• Brief
Repeat the records below exactly from the line containing "original structure." to the line containing "Responsibilities Adheres to", taking in both of those lines. Drop the pictures.

Segment Start: Data

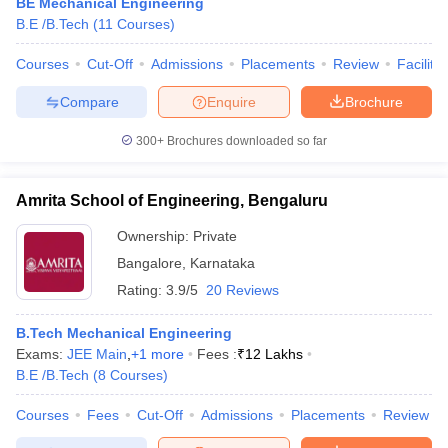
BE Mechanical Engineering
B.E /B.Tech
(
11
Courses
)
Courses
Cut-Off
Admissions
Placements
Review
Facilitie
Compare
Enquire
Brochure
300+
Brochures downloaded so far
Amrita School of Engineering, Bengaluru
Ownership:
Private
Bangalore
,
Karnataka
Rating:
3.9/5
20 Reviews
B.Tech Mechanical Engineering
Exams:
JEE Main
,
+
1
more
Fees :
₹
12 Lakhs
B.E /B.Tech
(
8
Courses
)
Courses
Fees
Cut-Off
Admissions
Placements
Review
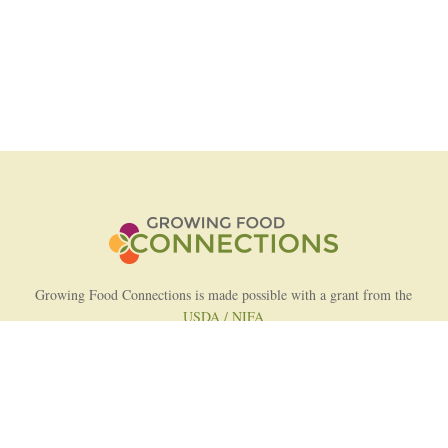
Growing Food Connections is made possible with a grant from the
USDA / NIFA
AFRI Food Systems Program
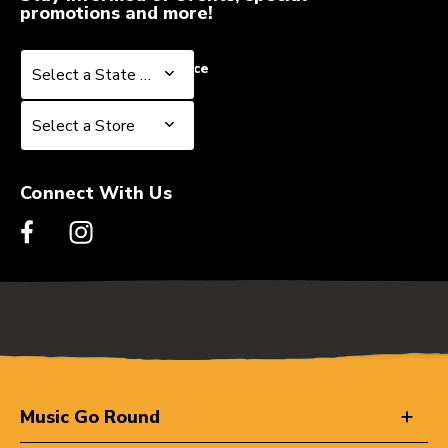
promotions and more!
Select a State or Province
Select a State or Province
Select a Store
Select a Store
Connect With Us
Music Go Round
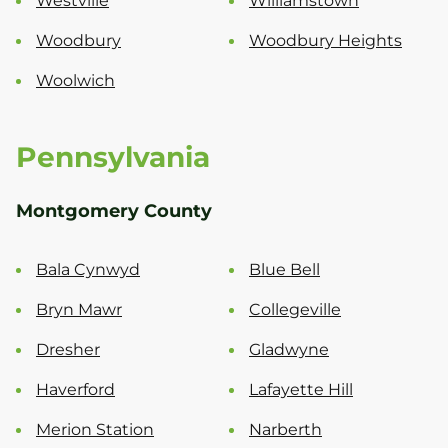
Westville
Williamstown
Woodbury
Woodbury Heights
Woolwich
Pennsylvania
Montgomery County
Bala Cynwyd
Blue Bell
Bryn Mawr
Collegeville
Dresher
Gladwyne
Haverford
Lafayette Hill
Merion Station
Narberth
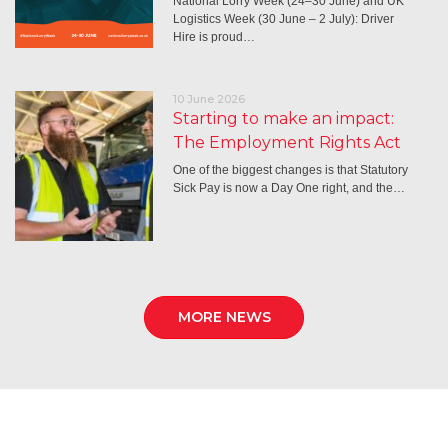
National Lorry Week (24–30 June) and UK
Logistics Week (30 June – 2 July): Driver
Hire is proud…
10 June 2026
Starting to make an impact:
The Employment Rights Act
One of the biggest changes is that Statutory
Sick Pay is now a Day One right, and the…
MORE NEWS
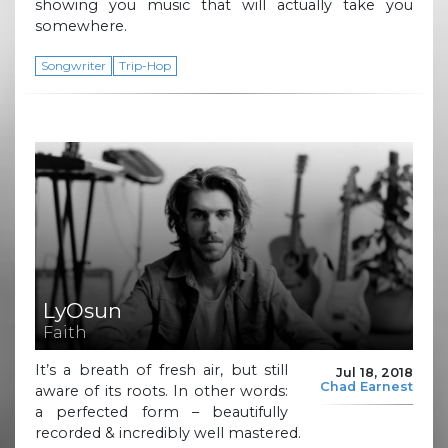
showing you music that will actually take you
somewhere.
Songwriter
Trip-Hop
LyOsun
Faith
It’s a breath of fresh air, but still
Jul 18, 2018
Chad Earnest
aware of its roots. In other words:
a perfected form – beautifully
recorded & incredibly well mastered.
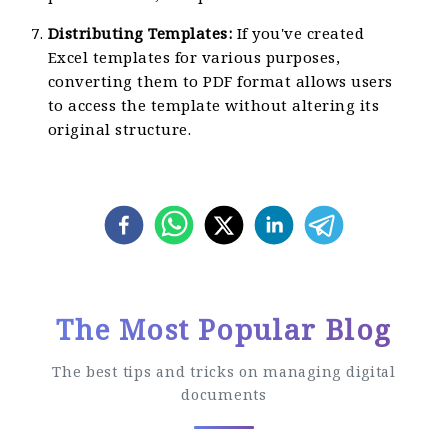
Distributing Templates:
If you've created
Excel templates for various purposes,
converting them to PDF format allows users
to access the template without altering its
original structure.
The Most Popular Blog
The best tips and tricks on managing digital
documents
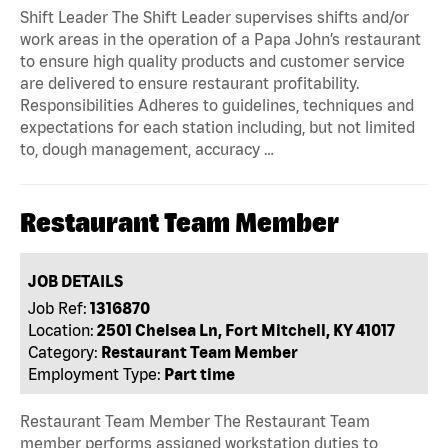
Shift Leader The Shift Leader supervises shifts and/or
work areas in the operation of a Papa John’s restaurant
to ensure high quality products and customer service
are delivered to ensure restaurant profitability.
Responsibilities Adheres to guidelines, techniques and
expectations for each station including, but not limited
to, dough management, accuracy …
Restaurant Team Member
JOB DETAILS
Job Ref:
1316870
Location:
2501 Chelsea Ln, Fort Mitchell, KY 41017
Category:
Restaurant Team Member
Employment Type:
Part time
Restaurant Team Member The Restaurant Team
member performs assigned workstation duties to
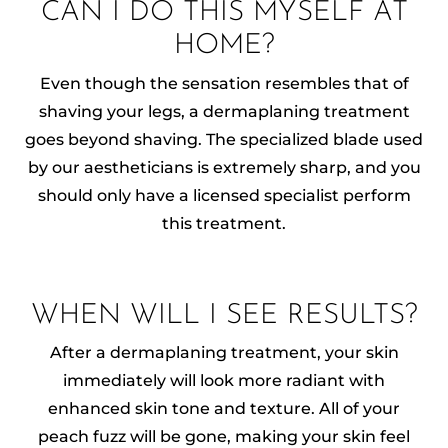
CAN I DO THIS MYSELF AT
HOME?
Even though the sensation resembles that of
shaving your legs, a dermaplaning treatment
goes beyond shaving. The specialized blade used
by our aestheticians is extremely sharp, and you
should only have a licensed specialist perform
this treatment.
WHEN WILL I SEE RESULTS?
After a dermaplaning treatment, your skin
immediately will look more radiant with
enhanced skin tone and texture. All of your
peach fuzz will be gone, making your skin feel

Segment End: Data
Segment Start: Data

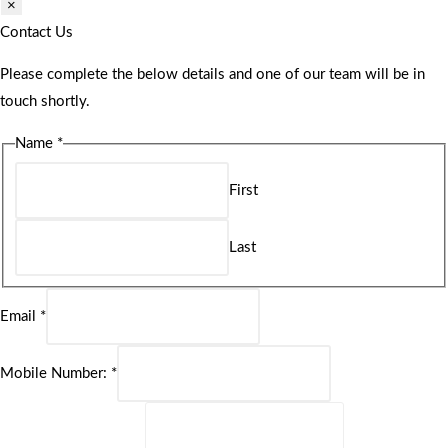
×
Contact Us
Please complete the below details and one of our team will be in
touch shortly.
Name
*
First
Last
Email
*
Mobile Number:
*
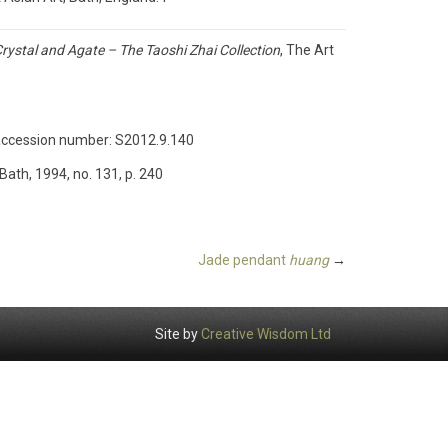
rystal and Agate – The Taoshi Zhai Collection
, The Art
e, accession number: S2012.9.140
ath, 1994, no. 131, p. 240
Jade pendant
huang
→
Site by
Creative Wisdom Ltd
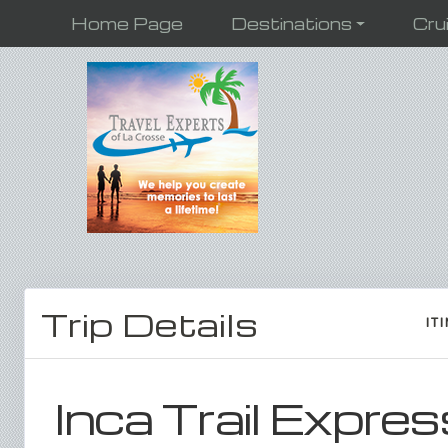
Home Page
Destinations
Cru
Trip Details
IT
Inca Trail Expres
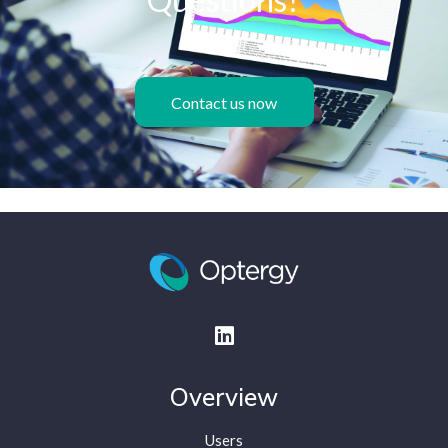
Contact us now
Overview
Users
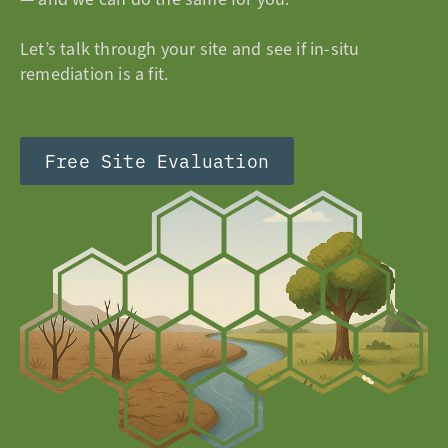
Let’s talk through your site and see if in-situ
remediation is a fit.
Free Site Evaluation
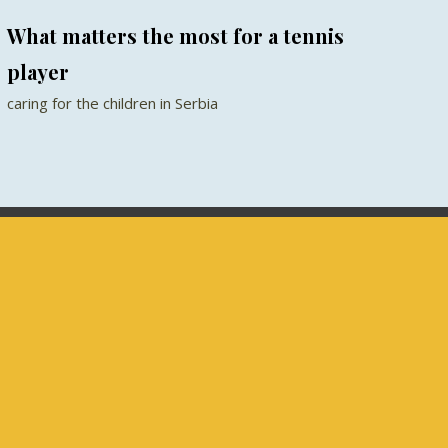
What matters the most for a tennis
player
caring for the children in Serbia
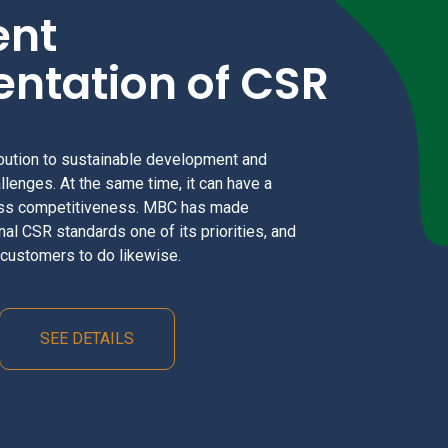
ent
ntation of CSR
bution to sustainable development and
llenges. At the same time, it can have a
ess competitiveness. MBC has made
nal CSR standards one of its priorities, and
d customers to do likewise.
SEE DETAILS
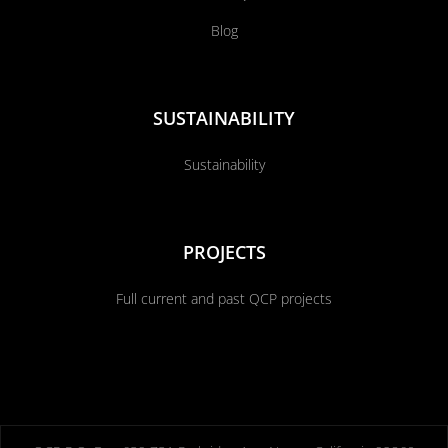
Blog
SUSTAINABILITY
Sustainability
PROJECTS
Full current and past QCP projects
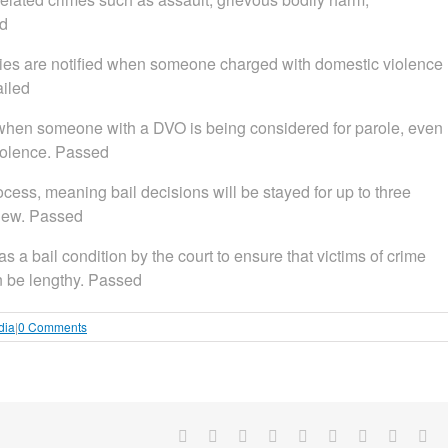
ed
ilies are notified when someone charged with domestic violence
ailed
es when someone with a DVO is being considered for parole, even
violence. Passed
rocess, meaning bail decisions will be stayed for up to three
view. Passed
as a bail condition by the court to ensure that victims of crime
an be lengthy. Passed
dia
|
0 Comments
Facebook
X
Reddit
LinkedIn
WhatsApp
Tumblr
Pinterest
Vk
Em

Segment End: Data
Segment Start: Data

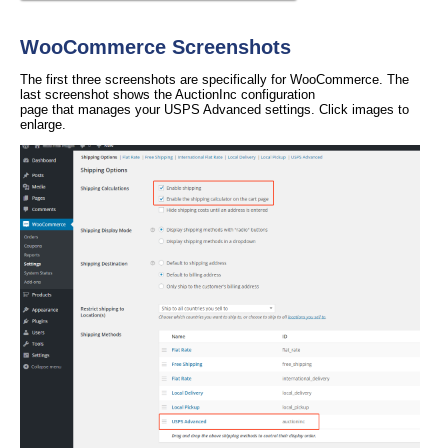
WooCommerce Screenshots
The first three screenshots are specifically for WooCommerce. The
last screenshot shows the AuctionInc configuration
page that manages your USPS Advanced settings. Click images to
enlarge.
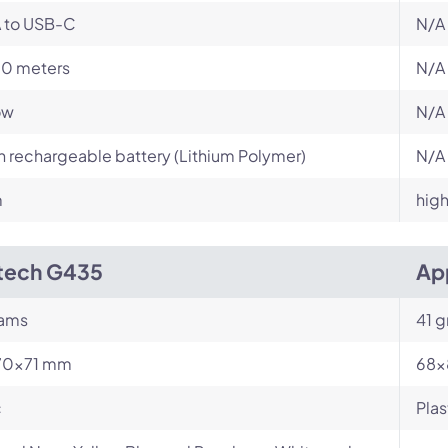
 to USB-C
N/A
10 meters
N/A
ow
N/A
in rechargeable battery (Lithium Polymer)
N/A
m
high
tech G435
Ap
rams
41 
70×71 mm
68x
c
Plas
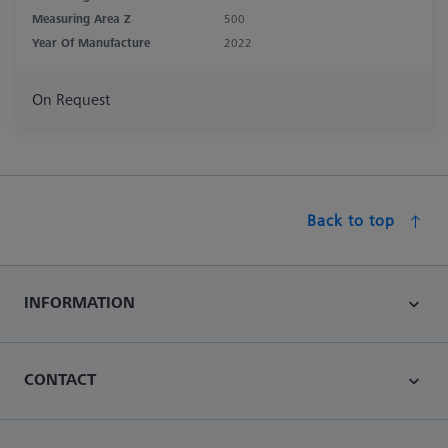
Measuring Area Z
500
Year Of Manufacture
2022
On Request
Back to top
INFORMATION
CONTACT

Segment End: Data

• Solution for this task
original structure.
The Most Popular Blog
The best tips and tricks on managing digital
documents
Shift Leader The Shift Leader supervises shifts and/or
work areas in the operation of a Papa John’s restaurant
to ensure high quality products and customer service
are delivered to ensure restaurant profitability.
Responsibilities Adheres to guidelines, techniques and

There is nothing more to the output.